Frage:
Herr Hohlbein, Sie haben zirka 150 Bücher verfasst. Besteht da nicht die Gefahr, sich inhaltlich zu wiederholen?Hohlbein:
Das müssten Sie meine Leser fragen. Ich hoffe nicht. Wenn ich immer im selben Genre schreiben würde, vielleicht. Insofern ist die Gefahr nicht so groß.Frage:
Woher stammen die Ideen zu ihren Geschichten?Hohlbein:
Es gibt keine Quelle für Ideen. Vieles kommt einfach so. Ich verarbeite viel von dem, was ich selber sehe und höre. Das bildet dann den ersten Kieselstein einer Geschichte.Frage:
Ihre Bücher spielen häufig in Fantasiewelten. Wollen Sie auf diese Weise der Realität entfliehen?Hohlbein:
So ein bisschen vielleicht. Das ist, glaube ich, auch der Grund, warum man solche Bücher liest. So lange man den Rückweg in die Realität findet, ist das unbedenklich.Frage:
Ihr neuestes Buch, Die Tochter der Himmelsscheibe, rankt sich um die Himmelsscheibe von Nebra. Was hat Sie an diesem Thema fasziniert?Hohlbein:
Dieses kleine harmlose Metall hat die Archäologie auf den Kopf gestellt. Es ist der Beweis, dass es eine hoch entwickelte Kultur gab. Die Menschen waren weiter als wir dachten.Frage:
Vor dem Landgericht Halle wird derzeit darum gestritten, ob die Himmelsscheibe von Nebra echt ist. Sie haben das Artefakt in den Händen gehalten...Hohlbein
: Dennoch kann ich immer noch nicht beurteilen, ob sie echt ist.
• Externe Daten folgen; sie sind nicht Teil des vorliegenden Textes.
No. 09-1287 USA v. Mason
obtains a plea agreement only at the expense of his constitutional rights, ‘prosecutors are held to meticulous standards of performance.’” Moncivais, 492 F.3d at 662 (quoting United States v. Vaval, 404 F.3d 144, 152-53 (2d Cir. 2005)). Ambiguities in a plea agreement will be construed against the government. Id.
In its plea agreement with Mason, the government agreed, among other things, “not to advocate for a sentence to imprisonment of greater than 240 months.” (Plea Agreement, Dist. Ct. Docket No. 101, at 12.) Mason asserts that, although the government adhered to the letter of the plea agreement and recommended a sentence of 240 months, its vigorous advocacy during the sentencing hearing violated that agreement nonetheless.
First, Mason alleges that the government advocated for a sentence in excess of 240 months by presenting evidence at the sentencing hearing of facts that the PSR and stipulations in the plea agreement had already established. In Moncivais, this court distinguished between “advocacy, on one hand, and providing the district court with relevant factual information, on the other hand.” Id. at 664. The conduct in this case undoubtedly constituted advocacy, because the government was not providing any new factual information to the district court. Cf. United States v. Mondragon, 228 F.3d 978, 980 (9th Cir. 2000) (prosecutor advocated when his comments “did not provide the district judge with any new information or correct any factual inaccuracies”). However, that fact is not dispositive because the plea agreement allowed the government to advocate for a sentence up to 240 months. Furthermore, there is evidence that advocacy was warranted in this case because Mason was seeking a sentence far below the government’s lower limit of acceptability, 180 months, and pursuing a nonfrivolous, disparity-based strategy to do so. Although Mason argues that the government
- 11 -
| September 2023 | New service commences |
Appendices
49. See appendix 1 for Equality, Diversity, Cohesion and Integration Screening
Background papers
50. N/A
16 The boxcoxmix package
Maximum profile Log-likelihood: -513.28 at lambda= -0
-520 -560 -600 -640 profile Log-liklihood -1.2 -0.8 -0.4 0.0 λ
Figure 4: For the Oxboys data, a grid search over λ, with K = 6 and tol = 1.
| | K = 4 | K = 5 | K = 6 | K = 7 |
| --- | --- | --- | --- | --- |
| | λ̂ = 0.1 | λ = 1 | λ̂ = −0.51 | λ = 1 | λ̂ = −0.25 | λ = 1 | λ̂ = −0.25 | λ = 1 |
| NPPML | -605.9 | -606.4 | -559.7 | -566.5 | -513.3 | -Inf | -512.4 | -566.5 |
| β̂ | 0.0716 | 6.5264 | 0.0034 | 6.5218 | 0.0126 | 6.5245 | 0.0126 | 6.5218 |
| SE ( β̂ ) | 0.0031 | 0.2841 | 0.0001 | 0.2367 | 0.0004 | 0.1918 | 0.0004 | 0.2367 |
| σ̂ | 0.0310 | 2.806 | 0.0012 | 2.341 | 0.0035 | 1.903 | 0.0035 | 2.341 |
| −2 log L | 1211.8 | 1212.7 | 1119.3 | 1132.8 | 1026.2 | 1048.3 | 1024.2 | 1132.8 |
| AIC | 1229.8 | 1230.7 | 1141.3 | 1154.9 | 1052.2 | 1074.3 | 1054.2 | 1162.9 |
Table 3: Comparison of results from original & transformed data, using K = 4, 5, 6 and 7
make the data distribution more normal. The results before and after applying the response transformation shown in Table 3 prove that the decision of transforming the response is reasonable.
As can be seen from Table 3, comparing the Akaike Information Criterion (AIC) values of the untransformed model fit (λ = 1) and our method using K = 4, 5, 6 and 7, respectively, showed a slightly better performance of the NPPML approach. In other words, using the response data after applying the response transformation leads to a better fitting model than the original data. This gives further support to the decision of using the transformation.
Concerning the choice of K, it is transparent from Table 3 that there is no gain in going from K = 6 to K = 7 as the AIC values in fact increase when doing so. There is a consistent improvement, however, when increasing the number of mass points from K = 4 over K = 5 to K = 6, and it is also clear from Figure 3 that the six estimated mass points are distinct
Strittig ist, ob sie nun aus Halle oder nicht doch aus England, Griechenland oder Russland stammt. Fest steht, dass sie so alt ist.Frage:
Haben Sie aus den Reihen Ihrer eigenen Werke einen Lieblingstitel?Hohlbein:
Hagen von Tronje. Die Leute teilen diese Auffassung. Leider war das Buch nicht so erfolgreich.Frage:
An welchem Buch arbeiten Sie zurzeit?Hohlbein:
An einem neuen Jugendbuch, das ich gemeinsam mit meiner Frau schreibe.Frage:
Herr Hohlbein, Sie sind 51 Jahre alt. Die Hälfte Ihres Lebens haben Sie mit dem hauptberuflichen Schreiben von Büchern verbracht. Können Sie sich vorstellen, irgendwann einmal nicht mehr zu schreiben?Hohlbein:
Ich kenne keinen Autor, der 60 ist und sagt: Ich hör auf. Meine Lebensplanung sieht so aus, dass ich mit 128 Jahren mit einem Stift in der Hand tot unter meinem Schreibtisch gefunden werde.Der Schriftsteller Wolfgang Hohlbein gilt als Großmeister phantastischer Romane. Seine Bücher verkauften sich millionenfach.